» Work instruction: Transcribe everything in the listing as written, and let no image into the copy.

» Task input:

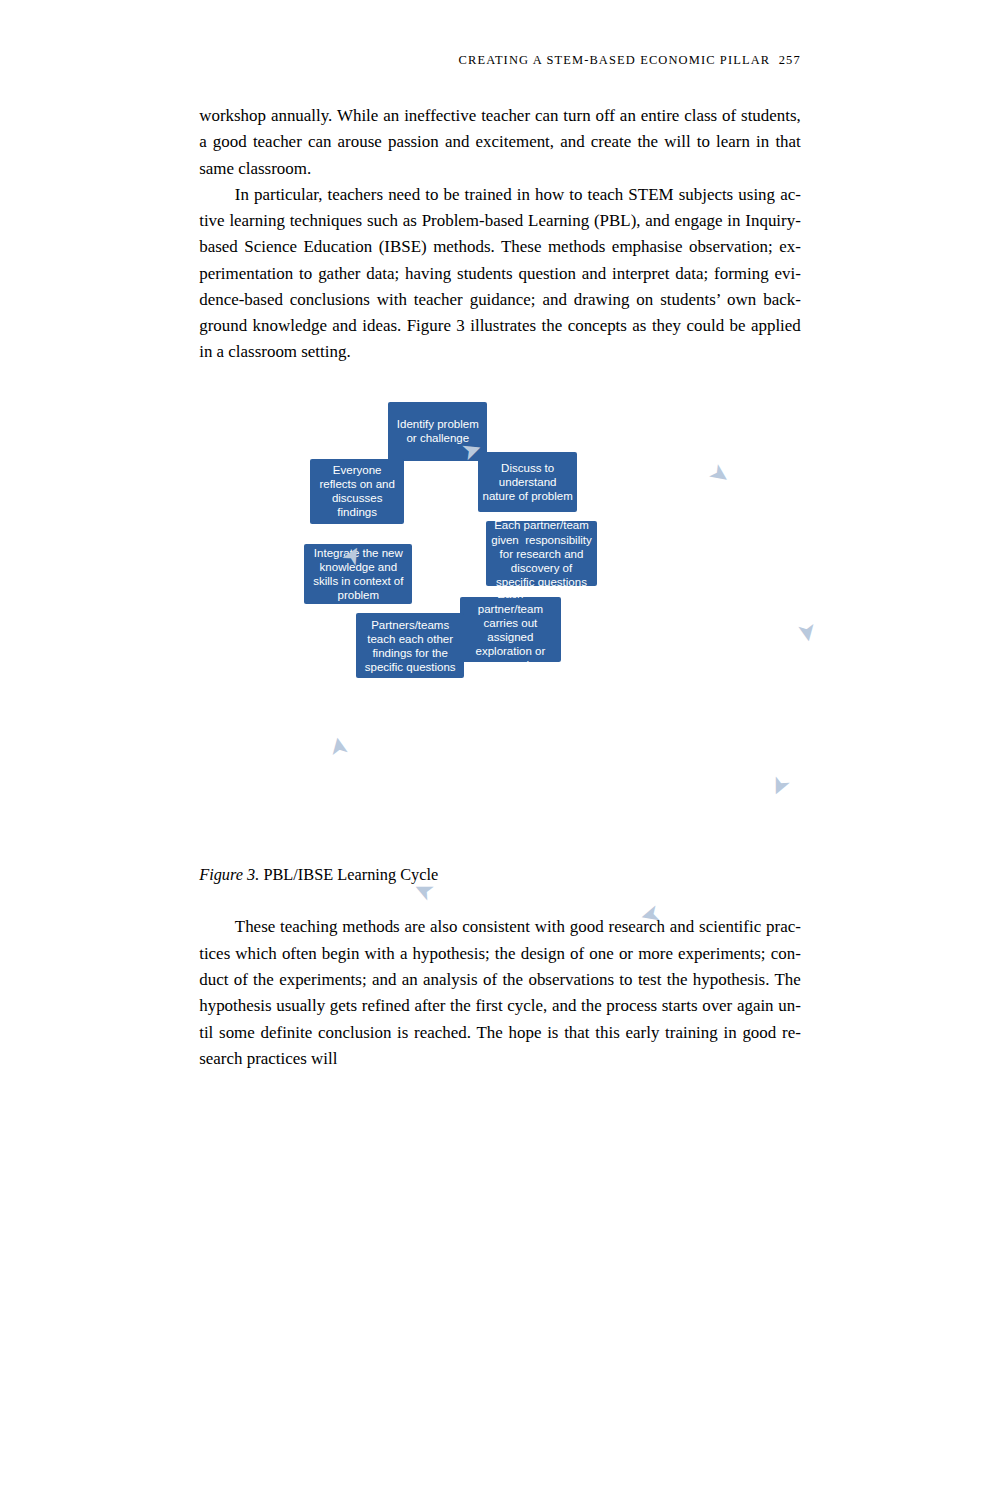Creating a STEM-Based Economic Pillar 257
workshop annually. While an ineffective teacher can turn off an entire class of students, a good teacher can arouse passion and excitement, and create the will to learn in that same classroom.
In particular, teachers need to be trained in how to teach STEM subjects using active learning techniques such as Problem-based Learning (PBL), and engage in Inquiry-based Science Education (IBSE) methods. These methods emphasise observation; experimentation to gather data; having students question and interpret data; forming evidence-based conclusions with teacher guidance; and drawing on students’ own background knowledge and ideas. Figure 3 illustrates the concepts as they could be applied in a classroom setting.
Identify problem or challenge
Discuss to understand nature of problem
Each partner/team given responsibility for research and discovery of specific questions
Each partner/team carries out assigned exploration or research
Partners/teams teach each other findings for the specific questions
Integrate the new knowledge and skills in context of problem
Everyone reflects on and discusses findings
➤ ➤ ➤ ➤ ➤ ➤ ➤ ➤
Figure 3. PBL/IBSE Learning Cycle
These teaching methods are also consistent with good research and scientific practices which often begin with a hypothesis; the design of one or more experiments; conduct of the experiments; and an analysis of the observations to test the hypothesis. The hypothesis usually gets refined after the first cycle, and the process starts over again until some definite conclusion is reached. The hope is that this early training in good research practices will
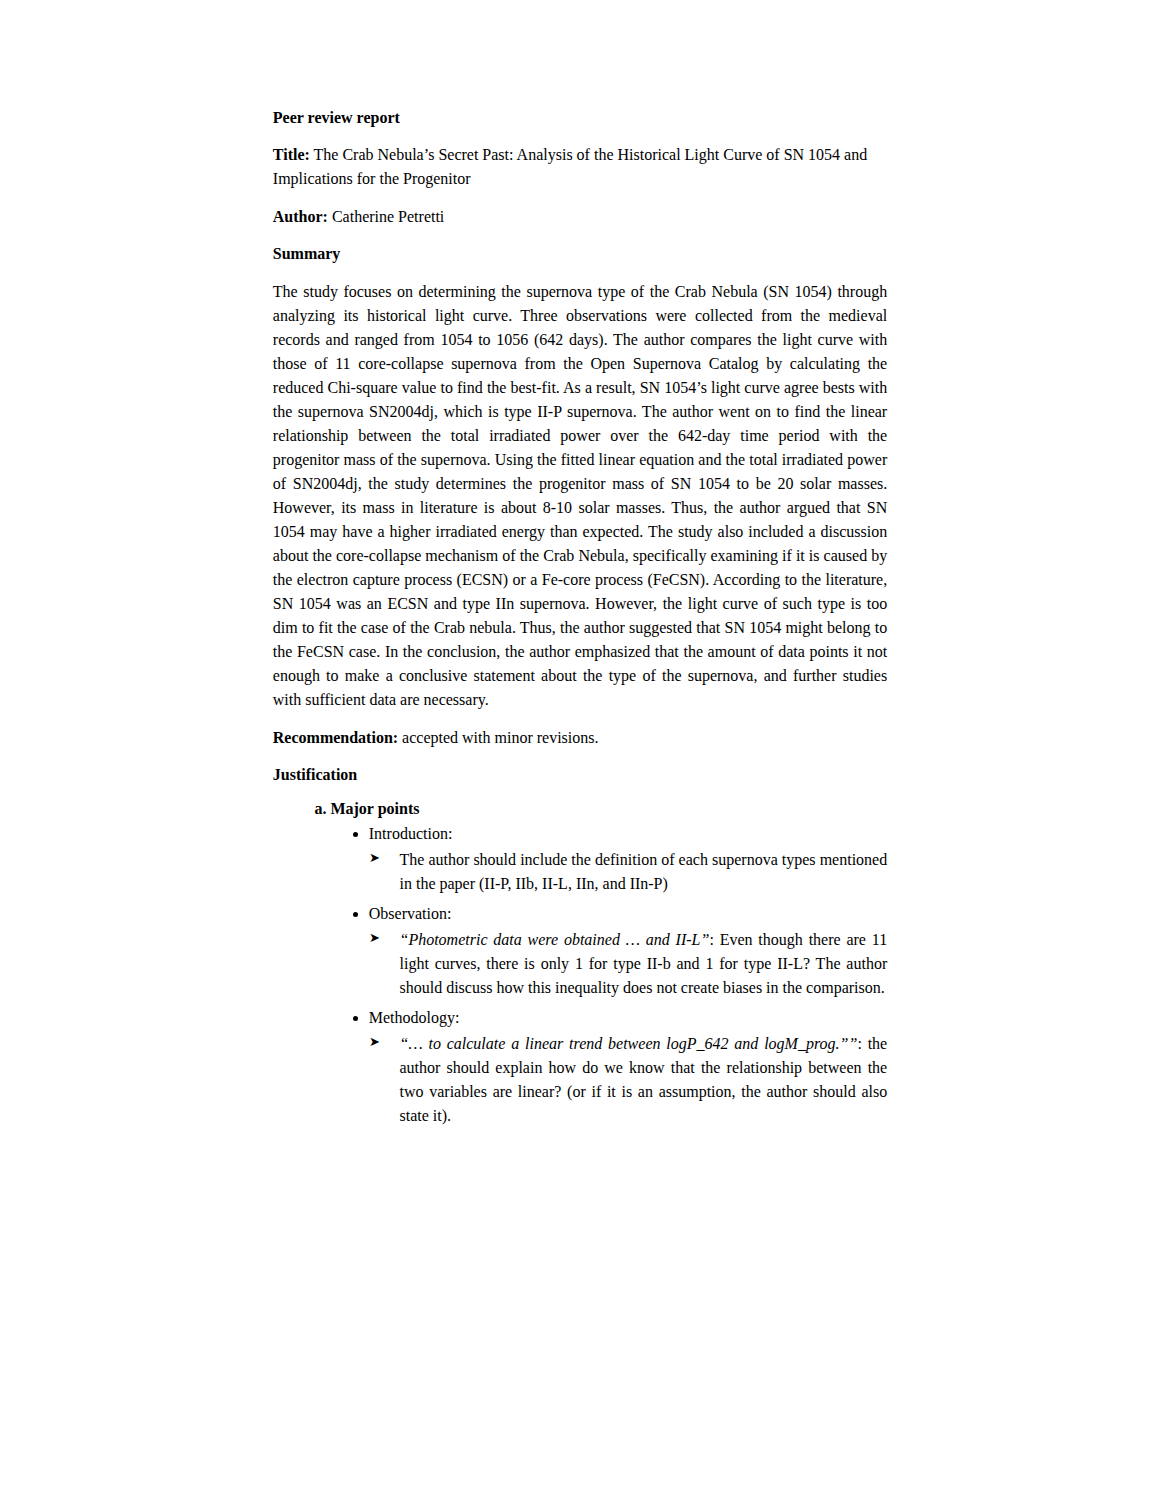Peer review report
Title: The Crab Nebula’s Secret Past: Analysis of the Historical Light Curve of SN 1054 and Implications for the Progenitor
Author: Catherine Petretti
Summary
The study focuses on determining the supernova type of the Crab Nebula (SN 1054) through analyzing its historical light curve. Three observations were collected from the medieval records and ranged from 1054 to 1056 (642 days). The author compares the light curve with those of 11 core-collapse supernova from the Open Supernova Catalog by calculating the reduced Chi-square value to find the best-fit. As a result, SN 1054’s light curve agree bests with the supernova SN2004dj, which is type II-P supernova. The author went on to find the linear relationship between the total irradiated power over the 642-day time period with the progenitor mass of the supernova. Using the fitted linear equation and the total irradiated power of SN2004dj, the study determines the progenitor mass of SN 1054 to be 20 solar masses. However, its mass in literature is about 8-10 solar masses. Thus, the author argued that SN 1054 may have a higher irradiated energy than expected. The study also included a discussion about the core-collapse mechanism of the Crab Nebula, specifically examining if it is caused by the electron capture process (ECSN) or a Fe-core process (FeCSN). According to the literature, SN 1054 was an ECSN and type IIn supernova. However, the light curve of such type is too dim to fit the case of the Crab nebula. Thus, the author suggested that SN 1054 might belong to the FeCSN case. In the conclusion, the author emphasized that the amount of data points it not enough to make a conclusive statement about the type of the supernova, and further studies with sufficient data are necessary.
Recommendation: accepted with minor revisions.
Justification
Major points
Introduction:
The author should include the definition of each supernova types mentioned in the paper (II-P, IIb, II-L, IIn, and IIn-P)
Observation:
“Photometric data were obtained … and II-L”: Even though there are 11 light curves, there is only 1 for type II-b and 1 for type II-L? The author should discuss how this inequality does not create biases in the comparison.
Methodology:
“… to calculate a linear trend between logP_642 and logM_prog.””: the author should explain how do we know that the relationship between the two variables are linear? (or if it is an assumption, the author should also state it).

» Problem solution:
Creating a STEM-Based Economic Pillar 257
workshop annually. While an ineffective teacher can turn off an entire class of students, a good teacher can arouse passion and excitement, and create the will to learn in that same classroom.
In particular, teachers need to be trained in how to teach STEM subjects using active learning techniques such as Problem-based Learning (PBL), and engage in Inquiry-based Science Education (IBSE) methods. These methods emphasise observation; experimentation to gather data; having students question and interpret data; forming evidence-based conclusions with teacher guidance; and drawing on students’ own background knowledge and ideas. Figure 3 illustrates the concepts as they could be applied in a classroom setting.
Identify problem or challenge
Discuss to understand nature of problem
Each partner/team given responsibility for research and discovery of specific questions
Each partner/team carries out assigned exploration or research
Partners/teams teach each other findings for the specific questions
Integrate the new knowledge and skills in context of problem
Everyone reflects on and discusses findings
➤ ➤ ➤ ➤ ➤ ➤ ➤ ➤
Figure 3. PBL/IBSE Learning Cycle
These teaching methods are also consistent with good research and scientific practices which often begin with a hypothesis; the design of one or more experiments; conduct of the experiments; and an analysis of the observations to test the hypothesis. The hypothesis usually gets refined after the first cycle, and the process starts over again until some definite conclusion is reached. The hope is that this early training in good research practices will
Peer review report
Title: The Crab Nebula’s Secret Past: Analysis of the Historical Light Curve of SN 1054 and Implications for the Progenitor
Author: Catherine Petretti
Summary
The study focuses on determining the supernova type of the Crab Nebula (SN 1054) through analyzing its historical light curve. Three observations were collected from the medieval records and ranged from 1054 to 1056 (642 days). The author compares the light curve with those of 11 core-collapse supernova from the Open Supernova Catalog by calculating the reduced Chi-square value to find the best-fit. As a result, SN 1054’s light curve agree bests with the supernova SN2004dj, which is type II-P supernova. The author went on to find the linear relationship between the total irradiated power over the 642-day time period with the progenitor mass of the supernova. Using the fitted linear equation and the total irradiated power of SN2004dj, the study determines the progenitor mass of SN 1054 to be 20 solar masses. However, its mass in literature is about 8-10 solar masses. Thus, the author argued that SN 1054 may have a higher irradiated energy than expected. The study also included a discussion about the core-collapse mechanism of the Crab Nebula, specifically examining if it is caused by the electron capture process (ECSN) or a Fe-core process (FeCSN). According to the literature, SN 1054 was an ECSN and type IIn supernova. However, the light curve of such type is too dim to fit the case of the Crab nebula. Thus, the author suggested that SN 1054 might belong to the FeCSN case. In the conclusion, the author emphasized that the amount of data points it not enough to make a conclusive statement about the type of the supernova, and further studies with sufficient data are necessary.
Recommendation: accepted with minor revisions.
Justification
Major points
Introduction:
The author should include the definition of each supernova types mentioned in the paper (II-P, IIb, II-L, IIn, and IIn-P)
Observation:
“Photometric data were obtained … and II-L”: Even though there are 11 light curves, there is only 1 for type II-b and 1 for type II-L? The author should discuss how this inequality does not create biases in the comparison.
Methodology:
“… to calculate a linear trend between logP_642 and logM_prog.””: the author should explain how do we know that the relationship between the two variables are linear? (or if it is an assumption, the author should also state it).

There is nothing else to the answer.